On Thursday, the Colombian holding announced it was taking full control of Banco Colpatria as it closed a deal to buy back the 49.7% stake that GE Capital had in the bank.
In March, BNamericas reported that Colpatria had agreed to buy back the stake it did not own in its banking unit for some US$550mn, as a due diligence valued the bank at US$1.1bn.
The price would represent 2.1x price-to-book value (P/BV) and 11.3x the earnings of 2010, a price that analyst at local brokerage Bolsa y Renta David Peláez sees as attractive.
GE Capital built its stake in Colpatria since 2007 through direct purchases and tender offers, and had the option to acquire an additional up to 25% stake in the bank by 2012.
"The four-year partnership leaves significant contributions in terms of management, risk control and technology [for Colpatria]," Felipe Toro, senior equity analyst at Colombian brokerage InterBolsa, told BNamericas.
Colpatria is Colombia's eighth largest bank with a 4.1% asset market share. It was the system's third most profitable bank in unconsolidated terms last year, with a 20.6% ROE.
The deal closing is subject to regulatory approval, GE said in a press release. Both parties expect to seal the transaction June 30, the statement reads.
COLPATRIA'S GROWTH POSSIBILITIES
"I see the deal as a strategic purchase for the Pacheco family [Colpatria's owners], who will now be able to carry out deals with investors or foreign banks that might want to enter the Colombian market," Leonardo Rueda, equity analyst at local brokerage Serfinco, told BNamericas.
"I think the best way for Colpatria to grow would be through a strategic partnership with a foreign bank," he said, adding that the local market's potential allows for significant growth in lending across all segments.
Rueda also said it was too soon to tell how the deal would affect Colpatria's capital position, but noted that the group has not ruled out a share issue to return to the local stock market.

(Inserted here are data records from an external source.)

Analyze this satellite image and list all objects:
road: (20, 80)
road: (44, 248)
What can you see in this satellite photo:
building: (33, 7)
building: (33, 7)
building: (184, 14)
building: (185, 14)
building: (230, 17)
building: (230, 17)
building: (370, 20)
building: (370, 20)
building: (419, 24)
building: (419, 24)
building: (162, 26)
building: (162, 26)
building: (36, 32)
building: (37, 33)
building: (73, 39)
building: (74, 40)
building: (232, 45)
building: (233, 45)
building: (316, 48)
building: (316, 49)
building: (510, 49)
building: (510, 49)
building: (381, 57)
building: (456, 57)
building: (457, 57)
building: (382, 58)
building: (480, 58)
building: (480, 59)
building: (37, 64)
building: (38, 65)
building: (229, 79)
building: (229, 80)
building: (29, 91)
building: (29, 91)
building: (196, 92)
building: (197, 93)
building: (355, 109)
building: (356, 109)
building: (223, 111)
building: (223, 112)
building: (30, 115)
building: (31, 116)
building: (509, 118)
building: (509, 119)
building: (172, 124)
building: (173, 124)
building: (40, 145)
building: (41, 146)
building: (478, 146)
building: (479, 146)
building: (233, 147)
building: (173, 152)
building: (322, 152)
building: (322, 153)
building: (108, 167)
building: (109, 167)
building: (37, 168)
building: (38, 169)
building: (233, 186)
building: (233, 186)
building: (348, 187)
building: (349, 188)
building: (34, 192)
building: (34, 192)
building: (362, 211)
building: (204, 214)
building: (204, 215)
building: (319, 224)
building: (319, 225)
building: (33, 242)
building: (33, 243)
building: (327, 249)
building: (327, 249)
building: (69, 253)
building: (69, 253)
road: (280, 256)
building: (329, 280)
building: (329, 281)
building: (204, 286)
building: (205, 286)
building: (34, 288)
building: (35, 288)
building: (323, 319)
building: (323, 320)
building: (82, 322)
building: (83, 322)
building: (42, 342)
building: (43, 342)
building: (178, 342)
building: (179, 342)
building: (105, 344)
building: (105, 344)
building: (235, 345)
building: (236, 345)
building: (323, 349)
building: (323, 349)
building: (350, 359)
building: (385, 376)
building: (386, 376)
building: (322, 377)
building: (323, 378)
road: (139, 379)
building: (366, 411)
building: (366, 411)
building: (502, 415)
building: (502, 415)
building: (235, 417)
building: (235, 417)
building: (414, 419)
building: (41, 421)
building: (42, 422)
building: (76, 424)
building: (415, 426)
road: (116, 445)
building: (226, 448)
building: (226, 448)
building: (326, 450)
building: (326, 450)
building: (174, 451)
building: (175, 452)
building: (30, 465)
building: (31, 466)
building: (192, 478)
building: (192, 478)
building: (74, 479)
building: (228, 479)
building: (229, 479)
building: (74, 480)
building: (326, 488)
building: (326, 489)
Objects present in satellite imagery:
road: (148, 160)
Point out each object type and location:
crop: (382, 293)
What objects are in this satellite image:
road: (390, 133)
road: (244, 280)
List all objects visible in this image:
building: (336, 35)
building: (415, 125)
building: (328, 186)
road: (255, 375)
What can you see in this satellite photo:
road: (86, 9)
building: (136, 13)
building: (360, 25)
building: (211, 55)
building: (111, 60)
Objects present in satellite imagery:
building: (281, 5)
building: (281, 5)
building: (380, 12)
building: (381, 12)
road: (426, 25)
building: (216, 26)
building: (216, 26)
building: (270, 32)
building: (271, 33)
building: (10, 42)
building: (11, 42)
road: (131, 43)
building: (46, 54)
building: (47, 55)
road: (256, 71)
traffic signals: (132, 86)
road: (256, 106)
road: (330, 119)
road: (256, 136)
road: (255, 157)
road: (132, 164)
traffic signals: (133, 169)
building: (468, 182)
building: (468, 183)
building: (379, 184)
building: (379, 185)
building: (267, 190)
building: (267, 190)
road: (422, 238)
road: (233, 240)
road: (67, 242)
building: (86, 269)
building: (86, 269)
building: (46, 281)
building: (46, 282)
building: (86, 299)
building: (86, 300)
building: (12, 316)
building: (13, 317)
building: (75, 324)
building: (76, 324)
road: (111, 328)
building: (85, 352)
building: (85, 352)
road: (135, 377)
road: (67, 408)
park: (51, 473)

Colpatria was delisted from the local stock exchange after inking the deal with the GE unit four years ago.
The Colpatria conglomerate also operates in the insurance and construction sectors.
The sale of GE's investment in Banco Colpatria is in line with the US company's global strategy of focusing investment on strengthening and consolidating its position in the industrial sector, GE national executive for Colombia and Venezuela Fabiola Sojet said.
GE has a direct presence in the Colombian market's energy, oil and gas, healthcare, security and water sectors, according to the company's statement.
The transaction pretty much seals GE's exit from the Latin American financial sector, where it has reduced its presence lately after being hit hard by the global financial crisis.
Last year, GE Capital completed the sale of Central American financial group BAC Credomatic to Colombian holding Grupo Aval for US$1.9bn and reached an agreement to sell its Argentine GE Money unit to local bank Banco Supervielle.
GE Capital also completed in April this year the sale of its Mexican mortgage business to Spain's Santander (NYSE: STD) for US$2bn.